Brief ::
Beneath this instruction is a listing; print exactly the lines in it starting at the line that contains "Simply load the" and going through the line that contains "# Simplicity".

Records supplied ::
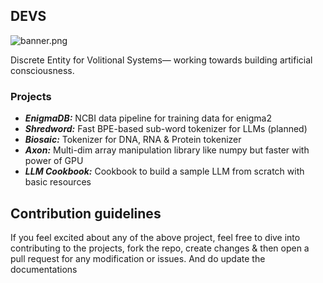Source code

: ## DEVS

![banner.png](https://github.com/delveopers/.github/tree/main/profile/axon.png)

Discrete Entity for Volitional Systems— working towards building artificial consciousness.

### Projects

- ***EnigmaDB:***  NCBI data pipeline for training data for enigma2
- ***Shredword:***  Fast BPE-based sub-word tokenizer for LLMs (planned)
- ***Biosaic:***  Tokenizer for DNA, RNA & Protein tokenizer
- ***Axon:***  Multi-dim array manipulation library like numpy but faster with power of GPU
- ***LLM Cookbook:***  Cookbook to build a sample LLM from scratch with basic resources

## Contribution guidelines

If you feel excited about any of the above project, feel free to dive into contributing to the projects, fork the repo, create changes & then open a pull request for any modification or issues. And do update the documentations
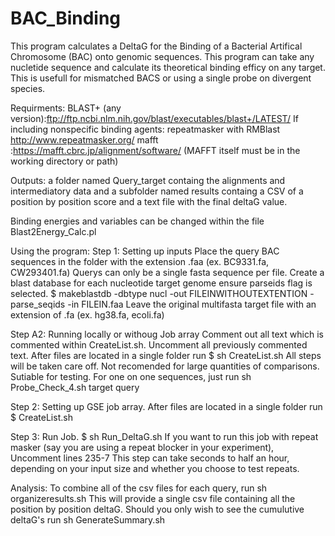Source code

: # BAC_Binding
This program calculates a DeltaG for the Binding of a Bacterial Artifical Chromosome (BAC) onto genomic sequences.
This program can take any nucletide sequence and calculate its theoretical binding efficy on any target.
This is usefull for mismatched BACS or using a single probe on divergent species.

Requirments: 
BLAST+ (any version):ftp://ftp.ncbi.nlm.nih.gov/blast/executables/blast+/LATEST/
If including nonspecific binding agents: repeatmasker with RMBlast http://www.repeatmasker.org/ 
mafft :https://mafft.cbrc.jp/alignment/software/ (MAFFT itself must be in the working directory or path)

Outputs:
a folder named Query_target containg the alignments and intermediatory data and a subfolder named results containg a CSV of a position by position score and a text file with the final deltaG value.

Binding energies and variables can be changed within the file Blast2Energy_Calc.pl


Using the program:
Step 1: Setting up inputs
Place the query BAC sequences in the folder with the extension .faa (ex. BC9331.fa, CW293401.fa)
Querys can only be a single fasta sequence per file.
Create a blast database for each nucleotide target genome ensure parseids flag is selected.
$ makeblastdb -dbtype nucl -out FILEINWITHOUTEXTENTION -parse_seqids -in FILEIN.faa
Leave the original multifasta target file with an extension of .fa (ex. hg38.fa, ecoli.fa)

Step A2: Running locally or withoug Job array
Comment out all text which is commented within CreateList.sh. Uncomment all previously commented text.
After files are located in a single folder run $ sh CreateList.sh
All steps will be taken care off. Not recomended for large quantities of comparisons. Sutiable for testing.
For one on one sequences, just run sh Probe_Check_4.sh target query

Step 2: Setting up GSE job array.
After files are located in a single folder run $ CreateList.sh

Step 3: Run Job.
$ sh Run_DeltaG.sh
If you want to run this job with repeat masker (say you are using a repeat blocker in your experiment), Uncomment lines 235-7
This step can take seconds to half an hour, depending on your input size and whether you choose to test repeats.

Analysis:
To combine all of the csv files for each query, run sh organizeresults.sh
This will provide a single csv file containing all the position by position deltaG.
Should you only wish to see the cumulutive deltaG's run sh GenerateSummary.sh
--
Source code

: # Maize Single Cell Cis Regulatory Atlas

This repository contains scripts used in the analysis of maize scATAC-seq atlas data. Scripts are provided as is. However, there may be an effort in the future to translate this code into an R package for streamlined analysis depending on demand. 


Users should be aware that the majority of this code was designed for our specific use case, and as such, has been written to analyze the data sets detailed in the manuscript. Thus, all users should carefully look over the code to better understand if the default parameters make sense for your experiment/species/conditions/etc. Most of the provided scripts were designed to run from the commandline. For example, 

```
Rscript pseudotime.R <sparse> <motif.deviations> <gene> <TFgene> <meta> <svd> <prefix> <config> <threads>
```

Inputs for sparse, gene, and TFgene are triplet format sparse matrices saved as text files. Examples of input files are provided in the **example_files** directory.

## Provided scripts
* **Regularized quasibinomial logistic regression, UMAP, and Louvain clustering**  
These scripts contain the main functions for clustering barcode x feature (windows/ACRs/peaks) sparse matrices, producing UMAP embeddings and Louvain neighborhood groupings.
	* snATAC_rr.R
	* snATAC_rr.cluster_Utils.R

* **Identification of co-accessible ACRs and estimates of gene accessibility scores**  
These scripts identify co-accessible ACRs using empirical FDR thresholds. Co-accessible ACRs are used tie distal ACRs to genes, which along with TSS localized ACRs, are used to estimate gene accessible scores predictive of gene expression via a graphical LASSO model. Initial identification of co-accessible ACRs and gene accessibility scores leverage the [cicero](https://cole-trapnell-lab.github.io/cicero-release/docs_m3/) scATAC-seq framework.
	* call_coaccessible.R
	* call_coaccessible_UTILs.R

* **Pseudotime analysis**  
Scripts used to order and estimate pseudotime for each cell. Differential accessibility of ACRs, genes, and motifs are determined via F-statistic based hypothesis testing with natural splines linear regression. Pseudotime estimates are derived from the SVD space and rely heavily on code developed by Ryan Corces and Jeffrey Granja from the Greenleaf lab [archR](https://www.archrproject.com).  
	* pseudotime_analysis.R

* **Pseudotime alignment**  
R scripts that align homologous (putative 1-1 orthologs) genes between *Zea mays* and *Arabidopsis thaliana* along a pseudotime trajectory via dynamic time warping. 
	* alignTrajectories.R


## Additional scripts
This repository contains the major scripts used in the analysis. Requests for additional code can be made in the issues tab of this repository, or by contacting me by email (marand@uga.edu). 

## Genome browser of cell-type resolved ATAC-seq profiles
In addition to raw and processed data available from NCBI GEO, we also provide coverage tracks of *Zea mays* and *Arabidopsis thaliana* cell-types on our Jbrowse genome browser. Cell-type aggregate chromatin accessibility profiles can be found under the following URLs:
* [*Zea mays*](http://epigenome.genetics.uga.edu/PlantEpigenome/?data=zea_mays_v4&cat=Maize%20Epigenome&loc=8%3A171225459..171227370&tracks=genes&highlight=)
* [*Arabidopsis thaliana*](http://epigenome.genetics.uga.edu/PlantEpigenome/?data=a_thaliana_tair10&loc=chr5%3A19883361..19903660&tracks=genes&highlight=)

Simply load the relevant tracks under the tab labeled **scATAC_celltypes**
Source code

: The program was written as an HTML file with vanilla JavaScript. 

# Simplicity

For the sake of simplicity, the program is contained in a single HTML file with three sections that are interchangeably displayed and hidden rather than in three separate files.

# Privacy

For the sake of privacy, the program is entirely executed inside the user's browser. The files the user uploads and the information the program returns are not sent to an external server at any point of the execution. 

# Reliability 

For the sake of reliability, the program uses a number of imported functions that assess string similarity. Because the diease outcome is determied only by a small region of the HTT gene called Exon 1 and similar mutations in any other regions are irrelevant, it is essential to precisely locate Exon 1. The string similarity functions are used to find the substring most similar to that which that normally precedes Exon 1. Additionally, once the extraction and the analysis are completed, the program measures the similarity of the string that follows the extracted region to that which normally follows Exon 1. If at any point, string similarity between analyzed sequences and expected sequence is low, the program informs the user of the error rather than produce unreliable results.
--
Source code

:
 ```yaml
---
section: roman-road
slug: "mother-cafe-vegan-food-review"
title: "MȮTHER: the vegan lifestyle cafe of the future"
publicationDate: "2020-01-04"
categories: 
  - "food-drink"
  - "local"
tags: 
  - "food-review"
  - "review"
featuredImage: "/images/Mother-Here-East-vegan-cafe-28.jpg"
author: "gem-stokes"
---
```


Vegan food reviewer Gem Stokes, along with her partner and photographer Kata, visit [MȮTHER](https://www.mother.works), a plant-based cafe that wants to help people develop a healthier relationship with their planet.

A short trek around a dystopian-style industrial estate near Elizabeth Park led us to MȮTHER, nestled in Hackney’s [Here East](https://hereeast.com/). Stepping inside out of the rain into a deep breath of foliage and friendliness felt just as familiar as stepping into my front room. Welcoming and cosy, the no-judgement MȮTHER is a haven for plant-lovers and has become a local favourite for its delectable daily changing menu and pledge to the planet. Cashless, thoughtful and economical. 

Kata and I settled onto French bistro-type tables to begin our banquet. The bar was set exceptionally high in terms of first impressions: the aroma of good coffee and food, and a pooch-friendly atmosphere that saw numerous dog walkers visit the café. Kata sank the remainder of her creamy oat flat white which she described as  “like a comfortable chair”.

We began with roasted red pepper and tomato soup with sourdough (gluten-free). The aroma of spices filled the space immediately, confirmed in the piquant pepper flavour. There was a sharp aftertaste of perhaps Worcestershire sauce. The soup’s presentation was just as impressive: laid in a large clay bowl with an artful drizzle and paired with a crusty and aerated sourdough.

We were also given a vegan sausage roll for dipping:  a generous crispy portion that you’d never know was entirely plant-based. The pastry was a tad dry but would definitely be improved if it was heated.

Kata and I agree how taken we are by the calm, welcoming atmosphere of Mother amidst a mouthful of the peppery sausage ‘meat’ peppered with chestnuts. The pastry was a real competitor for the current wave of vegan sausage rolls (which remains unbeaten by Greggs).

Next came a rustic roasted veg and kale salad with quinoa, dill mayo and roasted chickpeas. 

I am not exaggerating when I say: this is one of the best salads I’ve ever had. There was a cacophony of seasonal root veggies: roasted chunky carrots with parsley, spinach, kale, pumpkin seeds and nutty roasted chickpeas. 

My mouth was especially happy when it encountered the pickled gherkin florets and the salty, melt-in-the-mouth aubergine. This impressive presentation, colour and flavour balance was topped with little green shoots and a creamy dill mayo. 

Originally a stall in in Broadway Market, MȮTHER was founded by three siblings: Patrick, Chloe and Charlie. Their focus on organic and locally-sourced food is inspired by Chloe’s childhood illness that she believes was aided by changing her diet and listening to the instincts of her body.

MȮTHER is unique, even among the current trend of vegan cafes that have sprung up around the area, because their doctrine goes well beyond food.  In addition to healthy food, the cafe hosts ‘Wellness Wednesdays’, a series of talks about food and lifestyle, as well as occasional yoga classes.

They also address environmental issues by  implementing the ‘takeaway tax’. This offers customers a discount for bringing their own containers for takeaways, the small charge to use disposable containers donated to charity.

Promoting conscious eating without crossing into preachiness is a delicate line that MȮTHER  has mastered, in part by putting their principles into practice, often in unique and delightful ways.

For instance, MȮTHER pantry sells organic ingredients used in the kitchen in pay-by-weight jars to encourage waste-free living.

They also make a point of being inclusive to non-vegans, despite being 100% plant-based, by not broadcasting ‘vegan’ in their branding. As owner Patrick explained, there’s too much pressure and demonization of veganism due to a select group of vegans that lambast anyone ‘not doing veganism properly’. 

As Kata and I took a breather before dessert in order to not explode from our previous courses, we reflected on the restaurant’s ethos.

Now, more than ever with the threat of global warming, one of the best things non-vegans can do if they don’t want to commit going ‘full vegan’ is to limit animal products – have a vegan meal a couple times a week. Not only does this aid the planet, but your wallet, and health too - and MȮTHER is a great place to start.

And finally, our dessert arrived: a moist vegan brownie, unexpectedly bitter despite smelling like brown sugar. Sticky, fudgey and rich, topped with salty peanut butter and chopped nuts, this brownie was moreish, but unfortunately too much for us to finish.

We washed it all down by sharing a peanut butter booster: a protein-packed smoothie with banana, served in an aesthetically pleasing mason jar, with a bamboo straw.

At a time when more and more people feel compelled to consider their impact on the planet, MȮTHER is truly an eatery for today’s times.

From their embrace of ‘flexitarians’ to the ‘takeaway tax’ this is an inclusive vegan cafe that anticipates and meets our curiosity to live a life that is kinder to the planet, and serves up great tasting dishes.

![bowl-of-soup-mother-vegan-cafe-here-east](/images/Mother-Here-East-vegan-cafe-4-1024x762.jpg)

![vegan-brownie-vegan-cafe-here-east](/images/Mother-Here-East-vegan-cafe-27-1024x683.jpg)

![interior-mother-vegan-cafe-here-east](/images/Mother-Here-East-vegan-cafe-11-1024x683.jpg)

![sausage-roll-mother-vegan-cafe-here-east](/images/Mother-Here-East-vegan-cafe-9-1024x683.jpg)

Expected output ::
Simply load the relevant tracks under the tab labeled **scATAC_celltypes**
Source code

: The program was written as an HTML file with vanilla JavaScript. 

# Simplicity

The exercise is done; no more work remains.